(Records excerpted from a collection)
═══

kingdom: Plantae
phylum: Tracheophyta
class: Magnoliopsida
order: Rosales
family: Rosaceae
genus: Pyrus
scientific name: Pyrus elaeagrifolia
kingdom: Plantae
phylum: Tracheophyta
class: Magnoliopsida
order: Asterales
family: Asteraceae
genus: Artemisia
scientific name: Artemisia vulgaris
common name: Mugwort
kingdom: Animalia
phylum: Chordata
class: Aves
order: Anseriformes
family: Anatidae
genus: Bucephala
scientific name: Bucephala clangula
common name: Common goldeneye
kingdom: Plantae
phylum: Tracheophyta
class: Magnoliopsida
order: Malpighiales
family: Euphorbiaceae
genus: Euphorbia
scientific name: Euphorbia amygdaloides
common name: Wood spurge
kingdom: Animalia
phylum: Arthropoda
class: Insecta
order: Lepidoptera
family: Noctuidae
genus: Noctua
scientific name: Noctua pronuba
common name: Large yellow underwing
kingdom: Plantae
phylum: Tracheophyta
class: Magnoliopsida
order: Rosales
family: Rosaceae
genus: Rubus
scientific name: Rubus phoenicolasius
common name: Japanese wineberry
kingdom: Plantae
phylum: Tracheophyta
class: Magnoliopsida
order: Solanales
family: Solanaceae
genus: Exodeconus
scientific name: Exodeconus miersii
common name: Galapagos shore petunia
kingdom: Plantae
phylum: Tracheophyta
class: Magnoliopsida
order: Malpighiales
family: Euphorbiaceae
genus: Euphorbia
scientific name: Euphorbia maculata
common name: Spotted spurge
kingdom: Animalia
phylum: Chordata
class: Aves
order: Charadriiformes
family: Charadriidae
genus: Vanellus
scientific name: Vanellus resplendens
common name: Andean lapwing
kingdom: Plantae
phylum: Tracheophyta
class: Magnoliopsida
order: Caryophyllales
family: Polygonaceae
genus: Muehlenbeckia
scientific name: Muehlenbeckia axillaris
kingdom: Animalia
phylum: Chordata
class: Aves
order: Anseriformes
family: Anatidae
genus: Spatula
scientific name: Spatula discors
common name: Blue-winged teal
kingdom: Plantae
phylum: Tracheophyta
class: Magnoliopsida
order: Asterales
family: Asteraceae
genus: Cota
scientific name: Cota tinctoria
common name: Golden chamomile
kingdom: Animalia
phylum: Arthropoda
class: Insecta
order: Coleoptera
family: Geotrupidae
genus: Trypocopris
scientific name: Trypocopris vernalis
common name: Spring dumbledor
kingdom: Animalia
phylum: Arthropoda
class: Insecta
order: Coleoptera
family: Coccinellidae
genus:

═══

### OBJECTIVE
Format all of the material above as a numbered list, one line per number, with any blank lines left out.

### RESULT
1. kingdom: Plantae
2. phylum: Tracheophyta
3. class: Magnoliopsida
4. order: Rosales
5. family: Rosaceae
6. genus: Pyrus
7. scientific name: Pyrus elaeagrifolia
8. kingdom: Plantae
9. phylum: Tracheophyta
10. class: Magnoliopsida
11. order: Asterales
12. family: Asteraceae
13. genus: Artemisia
14. scientific name: Artemisia vulgaris
15. common name: Mugwort
16. kingdom: Animalia
17. phylum: Chordata
18. class: Aves
19. order: Anseriformes
20. family: Anatidae
21. genus: Bucephala
22. scientific name: Bucephala clangula
23. common name: Common goldeneye
24. kingdom: Plantae
25. phylum: Tracheophyta
26. class: Magnoliopsida
27. order: Malpighiales
28. family: Euphorbiaceae
29. genus: Euphorbia
30. scientific name: Euphorbia amygdaloides
31. common name: Wood spurge
32. kingdom: Animalia
33. phylum: Arthropoda
34. class: Insecta
35. order: Lepidoptera
36. family: Noctuidae
37. genus: Noctua
38. scientific name: Noctua pronuba
39. common name: Large yellow underwing
40. kingdom: Plantae
41. phylum: Tracheophyta
42. class: Magnoliopsida
43. order: Rosales
44. family: Rosaceae
45. genus: Rubus
46. scientific name: Rubus phoenicolasius
47. common name: Japanese wineberry
48. kingdom: Plantae
49. phylum: Tracheophyta
50. class: Magnoliopsida
51. order: Solanales
52. family: Solanaceae
53. genus: Exodeconus
54. scientific name: Exodeconus miersii
55. common name: Galapagos shore petunia
56. kingdom: Plantae
57. phylum: Tracheophyta
58. class: Magnoliopsida
59. order: Malpighiales
60. family: Euphorbiaceae
61. genus: Euphorbia
62. scientific name: Euphorbia maculata
63. common name: Spotted spurge
64. kingdom: Animalia
65. phylum: Chordata
66. class: Aves
67. order: Charadriiformes
68. family: Charadriidae
69. genus: Vanellus
70. scientific name: Vanellus resplendens
71. common name: Andean lapwing
72. kingdom: Plantae
73. phylum: Tracheophyta
74. class: Magnoliopsida
75. order: Caryophyllales
76. family: Polygonaceae
77. genus: Muehlenbeckia
78. scientific name: Muehlenbeckia axillaris
79. kingdom: Animalia
80. phylum: Chordata
81. class: Aves
82. order: Anseriformes
83. family: Anatidae
84. genus: Spatula
85. scientific name: Spatula discors
86. common name: Blue-winged teal
87. kingdom: Plantae
88. phylum: Tracheophyta
89. class: Magnoliopsida
90. order: Asterales
91. family: Asteraceae
92. genus: Cota
93. scientific name: Cota tinctoria
94. common name: Golden chamomile
95. kingdom: Animalia
96. phylum: Arthropoda
97. class: Insecta
98. order: Coleoptera
99. family: Geotrupidae
100. genus: Trypocopris
101. scientific name: Trypocopris vernalis
102. common name: Spring dumbledor
103. kingdom: Animalia
104. phylum: Arthropoda
105. class: Insecta
106. order: Coleoptera
107. family: Coccinellidae
108. genus:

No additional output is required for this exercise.